**TEXTAUSZUG:**
Den Mut zur Begegnung
Sonntags
schläft meine Frau aus, da stehe ich dann mit unserem Sohn
auf. Meistens so zwischen 6:30 und 7 Uhr. Denn mit fast 14
Monaten will er natürlich nichts vom Tag verpassen und
ordentlich was erleben. Da ich eher ein Abendmensch bin, ist
mir die Aufstehzeit grundsätzlich schon früh, und am Sonntag
erst recht.
Also versuche ich das Beste draus zu machen (natürlich ist
allein die Zeit mit meinem Sohn schon weltklasse), und fahre
dann manchmal Brötchen holen für das gemeinsame
Sonntagsfrühstück. So also auch letzten Sonntag. Und dabei
treffe ich also vor 7 Tagen beim Bäcker einen Bekannten.
Das ist erst mal ja nichts
Ungewöhnliches und passiert Ihnen wahrscheinlich oft ähnlich.
Wir begrüßen uns also, und ich
frage, wie es Ihm geht. Er erzählt mir von einem Kuraufenthalt, einer neuen
Liebe und einer bevorstehenden beruflichen Veränderung in seinem Leben. Ich
berichte Ihm, wie es mir gerade geht, dass mein Sohn sich gut entwickelt und wie
die Ehe mit meiner Frau gerade so läuft. Wir wünschen uns gegenseitig einen
schönen Sonntag, alles Gute für den weiteren Weg und verabschieden uns.
Ich hole dann meine Brötchen und fahre mit dem Rad nach Hause. Wie gesagt, alles
nichts wirklich Besonderes. Das Besondere an dieser kurzen, ca. 3-4 minütigen
Begegnung ist mir erst zu Hause aufgefallen. Es ist die offene, intensive und
herzliche Art dieser Begegnung. Angefangen beim „sich in die Augen sehen und den
Anderen wahrnehmen“ während der Begrüßung, weiterhin zu den persönlichen Themen
des Gespräches, bis hin zu der herzlichen Verabschiedung mit den guten Wünschen.

**AUFGABEN:**
1. Geben Sie den Textauszug von „Also versuche ich“ bis einschließlich „und verabschieden uns.“ erneut wieder und tauschen Sie dabei „Brötchen“ gegen „Semmeln“ aus.
2. Wie lange dauerte laut Textauszug die Begegnung beim Bäcker?
Die Einträge werden hierfür nicht benötigt.

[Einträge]

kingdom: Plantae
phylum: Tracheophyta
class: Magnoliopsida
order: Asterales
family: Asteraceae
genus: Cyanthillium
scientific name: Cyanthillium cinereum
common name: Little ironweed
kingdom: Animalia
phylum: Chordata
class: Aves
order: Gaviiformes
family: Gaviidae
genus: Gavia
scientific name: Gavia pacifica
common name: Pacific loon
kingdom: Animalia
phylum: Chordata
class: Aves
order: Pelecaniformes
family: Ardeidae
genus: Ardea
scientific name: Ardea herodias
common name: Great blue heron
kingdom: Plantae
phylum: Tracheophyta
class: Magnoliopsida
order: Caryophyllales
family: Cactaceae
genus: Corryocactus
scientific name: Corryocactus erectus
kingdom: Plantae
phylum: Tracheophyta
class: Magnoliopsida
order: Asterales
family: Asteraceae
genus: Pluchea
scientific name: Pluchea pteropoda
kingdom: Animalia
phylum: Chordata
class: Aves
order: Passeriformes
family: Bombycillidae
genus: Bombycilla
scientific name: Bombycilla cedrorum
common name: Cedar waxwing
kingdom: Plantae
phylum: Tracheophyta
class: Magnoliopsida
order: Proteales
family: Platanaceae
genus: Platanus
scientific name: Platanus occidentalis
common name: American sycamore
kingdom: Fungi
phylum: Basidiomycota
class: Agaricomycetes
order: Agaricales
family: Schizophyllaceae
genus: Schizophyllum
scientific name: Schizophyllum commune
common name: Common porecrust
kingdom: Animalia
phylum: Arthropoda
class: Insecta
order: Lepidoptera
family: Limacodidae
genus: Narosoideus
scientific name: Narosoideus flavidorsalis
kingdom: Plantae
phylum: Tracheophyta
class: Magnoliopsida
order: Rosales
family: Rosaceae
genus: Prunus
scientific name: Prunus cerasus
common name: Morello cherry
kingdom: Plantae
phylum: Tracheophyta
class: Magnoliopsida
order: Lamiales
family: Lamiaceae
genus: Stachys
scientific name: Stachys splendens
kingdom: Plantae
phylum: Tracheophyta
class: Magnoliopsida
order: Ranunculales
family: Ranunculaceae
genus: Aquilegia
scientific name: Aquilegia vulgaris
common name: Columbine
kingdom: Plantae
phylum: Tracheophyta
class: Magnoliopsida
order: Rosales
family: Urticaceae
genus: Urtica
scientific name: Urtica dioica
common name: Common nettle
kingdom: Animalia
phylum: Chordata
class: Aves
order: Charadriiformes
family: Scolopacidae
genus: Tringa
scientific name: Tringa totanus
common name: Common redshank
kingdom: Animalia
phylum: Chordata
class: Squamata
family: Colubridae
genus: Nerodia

**LÖSUNGEN:**
1.
Also versuche ich das Beste draus zu machen (natürlich ist
allein die Zeit mit meinem Sohn schon weltklasse), und fahre
dann manchmal Semmeln holen für das gemeinsame
Sonntagsfrühstück. So also auch letzten Sonntag. Und dabei
treffe ich also vor 7 Tagen beim Bäcker einen Bekannten.
Das ist erst mal ja nichts
Ungewöhnliches und passiert Ihnen wahrscheinlich oft ähnlich.
Wir begrüßen uns also, und ich
frage, wie es Ihm geht. Er erzählt mir von einem Kuraufenthalt, einer neuen
Liebe und einer bevorstehenden beruflichen Veränderung in seinem Leben. Ich
berichte Ihm, wie es mir gerade geht, dass mein Sohn sich gut entwickelt und wie
die Ehe mit meiner Frau gerade so läuft. Wir wünschen uns gegenseitig einen
schönen Sonntag, alles Gute für den weiteren Weg und verabschieden uns.

2. Etwa drei bis vier Minuten.